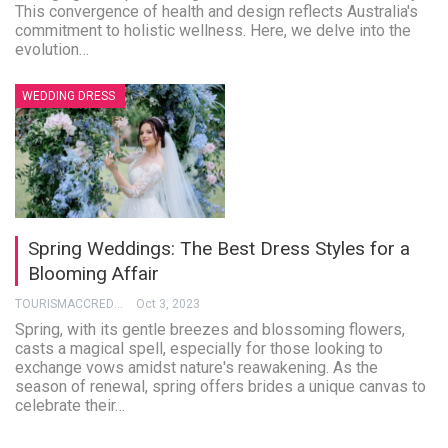
This convergence of health and design reflects Australia's
commitment to holistic wellness. Here, we delve into the
evolution…
WEDDING DRESS
Spring Weddings: The Best Dress Styles for a
Blooming Affair
TOURISMACCREDITATION
Oct 3, 2023
Spring, with its gentle breezes and blossoming flowers,
casts a magical spell, especially for those looking to
exchange vows amidst nature's reawakening. As the
season of renewal, spring offers brides a unique canvas to
celebrate their…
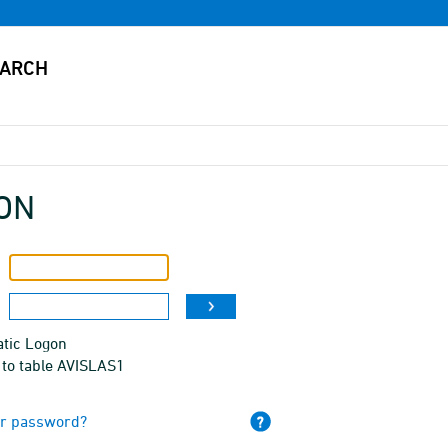
ON
tic Logon
 to table AVISLAS1
ur password?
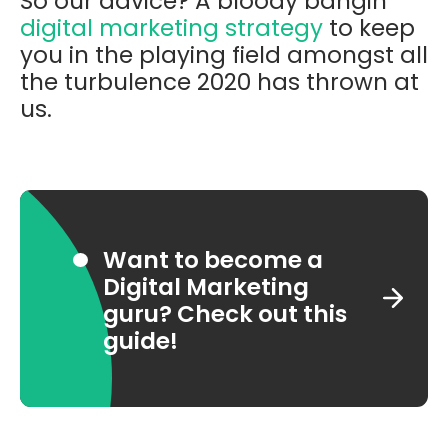
So our advice? A bloody bangin’
digital marketing strategy
to keep
you in the playing field amongst all
the turbulence 2020 has thrown at
us.
Want to become a
Digital Marketing
guru? Check out this
guide!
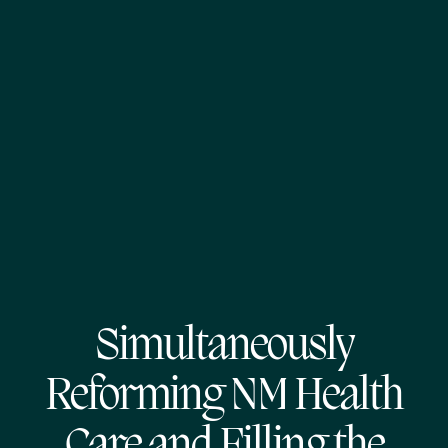
Simultaneously
Reforming NM Health
Care and Filling the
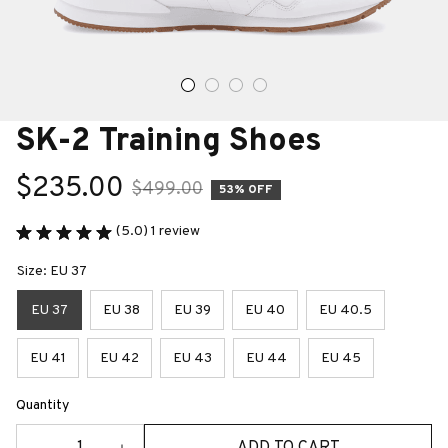
SK-2 Training Shoes
$235.00
$499.00
53% OFF
(5.0) 1 review
Size: EU 37
EU 37
EU 38
EU 39
EU 40
EU 40.5
EU 41
EU 42
EU 43
EU 44
EU 45
Quantity
ADD TO CART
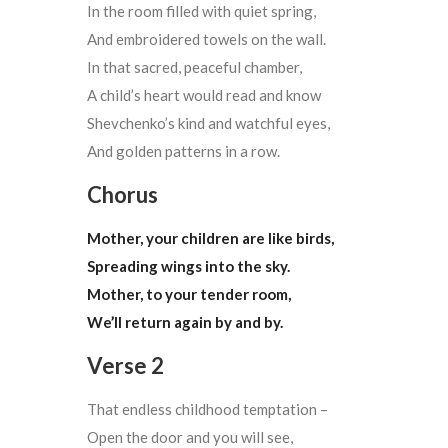
In the room filled with quiet spring,
And embroidered towels on the wall.
In that sacred, peaceful chamber,
A child’s heart would read and know
Shevchenko’s kind and watchful eyes,
And golden patterns in a row.
Chorus
Mother, your children are like birds,
Spreading wings into the sky.
Mother, to your tender room,
We’ll return again by and by.
Verse 2
That endless childhood temptation –
Open the door and you will see,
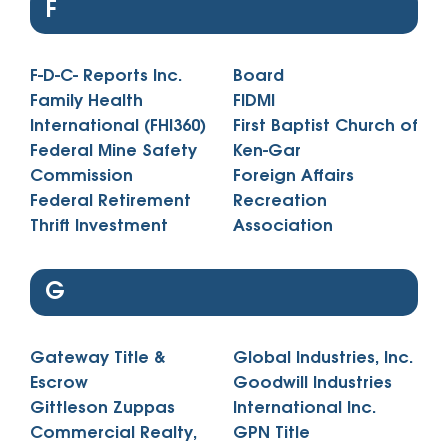
F
F-D-C- Reports Inc.
Board
Family Health
FIDMI
International (FHI360)
First Baptist Church of
Federal Mine Safety
Ken-Gar
Commission
Foreign Affairs
Federal Retirement
Recreation
Thrift Investment
Association
G
Gateway Title &
Global Industries, Inc.
Escrow
Goodwill Industries
Gittleson Zuppas
International Inc.
Commercial Realty,
GPN Title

※

Copy the records exactly as they appear, excluding images.

This convergence of health and design reflects Australia's
commitment to holistic wellness. Here, we delve into the
evolution…
WEDDING DRESS
Spring Weddings: The Best Dress Styles for a
Blooming Affair
TOURISMACCREDITATION
Oct 3, 2023
Spring, with its gentle breezes and blossoming flowers,
casts a magical spell, especially for those looking to
exchange vows amidst nature's reawakening. As the
season of renewal, spring offers brides a unique canvas to
celebrate their…
ON
tic Logon
 to table AVISLAS1
ur password?
So our advice? A bloody bangin’
digital marketing strategy
to keep
you in the playing field amongst all
the turbulence 2020 has thrown at
us.
Want to become a
Digital Marketing
guru? Check out this
guide!
Simultaneously
Reforming NM Health
Care and Filling the
SK-2 Training Shoes
$235.00
$499.00
53% OFF
(5.0) 1 review
Size: EU 37
EU 37
EU 38
EU 39
EU 40
EU 40.5
EU 41
EU 42
EU 43
EU 44
EU 45
Quantity
ADD TO CART
In the room filled with quiet spring,
And embroidered towels on the wall.
In that sacred, peaceful chamber,
A child’s heart would read and know
Shevchenko’s kind and watchful eyes,
And golden patterns in a row.
Chorus
Mother, your children are like birds,
Spreading wings into the sky.
Mother, to your tender room,
We’ll return again by and by.
Verse 2
That endless childhood temptation –
Open the door and you will see,
F
F-D-C- Reports Inc.
Board
Family Health
FIDMI
International (FHI360)
First Baptist Church of
Federal Mine Safety
Ken-Gar
Commission
Foreign Affairs
Federal Retirement
Recreation
Thrift Investment
Association
G
Gateway Title &
Global Industries, Inc.
Escrow
Goodwill Industries
Gittleson Zuppas
International Inc.
Commercial Realty,
GPN Title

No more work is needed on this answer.